Toprak B., Koroglu O., Bayram O., GÜR E., İŞCAN M.

7th International Congress on Human-Computer Interaction, Optimization and Robotic Applications, ICHORA 2025, Ankara, Türkiye, 23 - 24 Mayıs 2025, (Tam Metin Bildiri) identifier

  • Yayın Türü: Bildiri / Tam Metin Bildiri
  • Doi Numarası: 10.1109/ichora65333.2025.11017280
  • Basıldığı Şehir: Ankara
  • Basıldığı Ülke: Türkiye
  • Anahtar Kelimeler: CGAN, Data Augmentation, FNN, Hand Gesture Recognition, Hybrid Architecture, Machine Learning, Real-Time
  • Yıldız Teknik Üniversitesi Adresli: Evet

Özet

This study proposes a novel approach that combines Conditional Generative Adversarial Network (CGAN) and feedforward Neural Network (FNN) architectures to generate high-variability, balanced sEMG datasets targeting enhancing NN classification performance while ensuring its applicability to real-time operating systems.

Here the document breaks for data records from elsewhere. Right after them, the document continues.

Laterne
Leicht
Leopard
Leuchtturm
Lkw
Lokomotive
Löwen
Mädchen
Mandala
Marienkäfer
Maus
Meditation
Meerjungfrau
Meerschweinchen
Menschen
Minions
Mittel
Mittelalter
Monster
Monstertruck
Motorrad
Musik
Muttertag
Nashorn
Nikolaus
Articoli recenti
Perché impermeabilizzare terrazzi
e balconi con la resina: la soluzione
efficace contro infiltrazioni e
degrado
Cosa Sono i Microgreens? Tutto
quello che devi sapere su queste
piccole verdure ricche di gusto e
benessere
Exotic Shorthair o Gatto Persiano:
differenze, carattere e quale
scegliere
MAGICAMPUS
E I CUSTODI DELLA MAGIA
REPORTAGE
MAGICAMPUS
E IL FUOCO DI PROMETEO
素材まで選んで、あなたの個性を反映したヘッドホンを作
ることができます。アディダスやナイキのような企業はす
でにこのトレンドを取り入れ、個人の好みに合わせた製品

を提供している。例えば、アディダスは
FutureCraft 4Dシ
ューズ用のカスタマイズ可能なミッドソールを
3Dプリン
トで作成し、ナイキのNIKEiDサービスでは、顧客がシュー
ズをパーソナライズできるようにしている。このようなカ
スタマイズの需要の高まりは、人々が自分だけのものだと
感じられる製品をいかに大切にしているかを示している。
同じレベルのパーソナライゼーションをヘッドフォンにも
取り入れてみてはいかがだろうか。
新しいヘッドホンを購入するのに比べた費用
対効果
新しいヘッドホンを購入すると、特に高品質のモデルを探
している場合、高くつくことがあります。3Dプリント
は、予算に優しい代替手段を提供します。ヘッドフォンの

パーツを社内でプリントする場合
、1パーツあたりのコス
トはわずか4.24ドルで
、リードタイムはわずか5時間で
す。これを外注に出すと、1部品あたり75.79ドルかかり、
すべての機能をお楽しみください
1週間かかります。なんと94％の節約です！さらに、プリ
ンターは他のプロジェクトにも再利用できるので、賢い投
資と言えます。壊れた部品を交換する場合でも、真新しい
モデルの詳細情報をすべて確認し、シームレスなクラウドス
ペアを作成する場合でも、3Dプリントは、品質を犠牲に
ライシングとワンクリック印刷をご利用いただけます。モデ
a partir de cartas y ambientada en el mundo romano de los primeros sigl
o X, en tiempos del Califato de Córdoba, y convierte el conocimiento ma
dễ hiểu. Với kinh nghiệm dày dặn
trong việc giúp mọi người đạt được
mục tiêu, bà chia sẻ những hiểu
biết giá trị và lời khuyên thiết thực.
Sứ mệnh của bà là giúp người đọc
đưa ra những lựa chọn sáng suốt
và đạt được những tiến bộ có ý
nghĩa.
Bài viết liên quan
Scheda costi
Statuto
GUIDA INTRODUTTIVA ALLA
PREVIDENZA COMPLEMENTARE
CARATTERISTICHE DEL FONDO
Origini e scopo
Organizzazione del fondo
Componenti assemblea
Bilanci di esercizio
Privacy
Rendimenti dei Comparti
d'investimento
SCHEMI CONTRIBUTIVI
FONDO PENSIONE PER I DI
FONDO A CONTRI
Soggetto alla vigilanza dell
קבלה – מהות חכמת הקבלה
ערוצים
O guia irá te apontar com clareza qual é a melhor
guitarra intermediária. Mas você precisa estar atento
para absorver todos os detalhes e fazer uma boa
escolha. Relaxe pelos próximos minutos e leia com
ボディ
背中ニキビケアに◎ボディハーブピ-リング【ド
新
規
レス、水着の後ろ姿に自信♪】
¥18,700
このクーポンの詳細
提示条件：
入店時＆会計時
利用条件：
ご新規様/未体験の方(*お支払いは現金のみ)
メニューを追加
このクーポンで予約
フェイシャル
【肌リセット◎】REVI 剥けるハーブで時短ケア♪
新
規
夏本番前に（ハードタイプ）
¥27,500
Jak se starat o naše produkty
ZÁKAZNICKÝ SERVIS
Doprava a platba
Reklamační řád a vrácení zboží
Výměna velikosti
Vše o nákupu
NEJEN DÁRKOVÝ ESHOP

The low-quality nature of sEMG datasets, influenced by factors such as muscle fatigue, noise, and physiological differences among patients, negatively impact the performance of both probabilistic models and NN models, making data generation a crucial task. To evaluate the impact of CGAN-generated data on classification performance, Naïve Bayes (NB) and Gaussian Mixture Model (GMM) are employed as comparative classification methods, providing insights into the performance changes of the proposed FNN model. The developed CGAN model is designed to generate 1,000 new fake data samples for each of the five fundamental hand gestures (extension, flexion, fist, rest, and spread) by conditioning the generator and discriminator models with the class labels from the utilized real dataset. A normal distribution filter was applied to the generated dataset to enhance its real-data likeness. As the result of hyper-optimization and sliding window application, the proposed FNN model demonstrated real-time compatible high classification results, including but not limited to 88% classification accuracy with the usage of only 6 layers in its single hidden layer, within an inference time of 6 milliseconds. This classification result is 14.3 % better than probabilistic methods tested under the same conditions.